Prompt:
The number of lines containing the word "าไอท" is all you should give; count them in the records below.

--- Data listing Enclosed Below ---

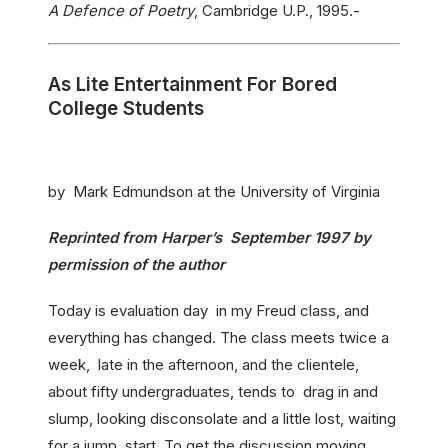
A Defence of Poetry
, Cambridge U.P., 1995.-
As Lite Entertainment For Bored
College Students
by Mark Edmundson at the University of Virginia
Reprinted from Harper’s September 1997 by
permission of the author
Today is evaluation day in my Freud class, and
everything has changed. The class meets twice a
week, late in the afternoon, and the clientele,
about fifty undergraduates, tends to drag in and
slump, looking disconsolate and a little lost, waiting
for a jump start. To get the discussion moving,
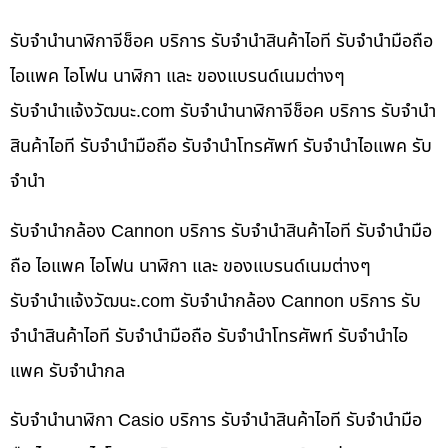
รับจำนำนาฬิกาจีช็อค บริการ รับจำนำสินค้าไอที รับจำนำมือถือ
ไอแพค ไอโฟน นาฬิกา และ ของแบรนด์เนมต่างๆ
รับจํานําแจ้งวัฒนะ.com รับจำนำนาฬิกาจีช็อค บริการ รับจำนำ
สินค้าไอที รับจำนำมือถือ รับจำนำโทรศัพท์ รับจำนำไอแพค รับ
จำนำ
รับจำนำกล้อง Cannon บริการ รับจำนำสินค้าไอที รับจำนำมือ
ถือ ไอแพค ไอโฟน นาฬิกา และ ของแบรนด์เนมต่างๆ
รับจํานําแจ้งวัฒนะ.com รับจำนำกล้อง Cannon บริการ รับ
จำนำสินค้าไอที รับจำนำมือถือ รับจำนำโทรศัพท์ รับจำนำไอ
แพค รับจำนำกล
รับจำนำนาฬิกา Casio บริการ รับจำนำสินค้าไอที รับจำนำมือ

--- End of Enclosed Data listing ---
--- Data listing Enclosed Below ---

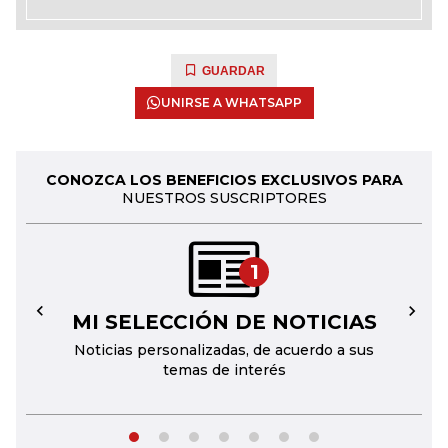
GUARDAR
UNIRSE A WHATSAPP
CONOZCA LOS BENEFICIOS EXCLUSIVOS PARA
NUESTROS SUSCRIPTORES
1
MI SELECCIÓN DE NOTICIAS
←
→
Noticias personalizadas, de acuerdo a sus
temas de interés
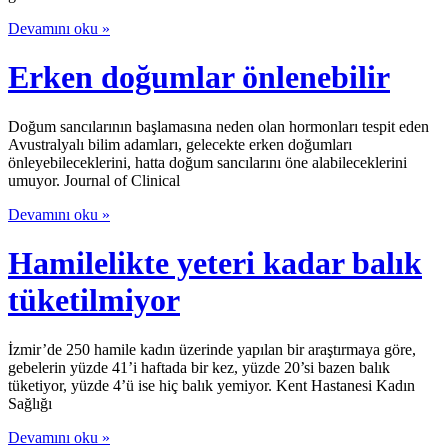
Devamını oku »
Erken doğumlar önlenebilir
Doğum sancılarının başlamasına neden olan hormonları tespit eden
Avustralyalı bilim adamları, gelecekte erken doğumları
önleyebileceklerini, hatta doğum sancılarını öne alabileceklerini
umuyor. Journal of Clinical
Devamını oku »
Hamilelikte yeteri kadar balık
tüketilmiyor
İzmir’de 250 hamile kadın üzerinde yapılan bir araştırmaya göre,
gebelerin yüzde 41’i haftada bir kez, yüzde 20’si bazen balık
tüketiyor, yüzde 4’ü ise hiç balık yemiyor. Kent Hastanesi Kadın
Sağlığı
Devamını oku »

--- End of Enclosed Data listing ---

Task answer:
5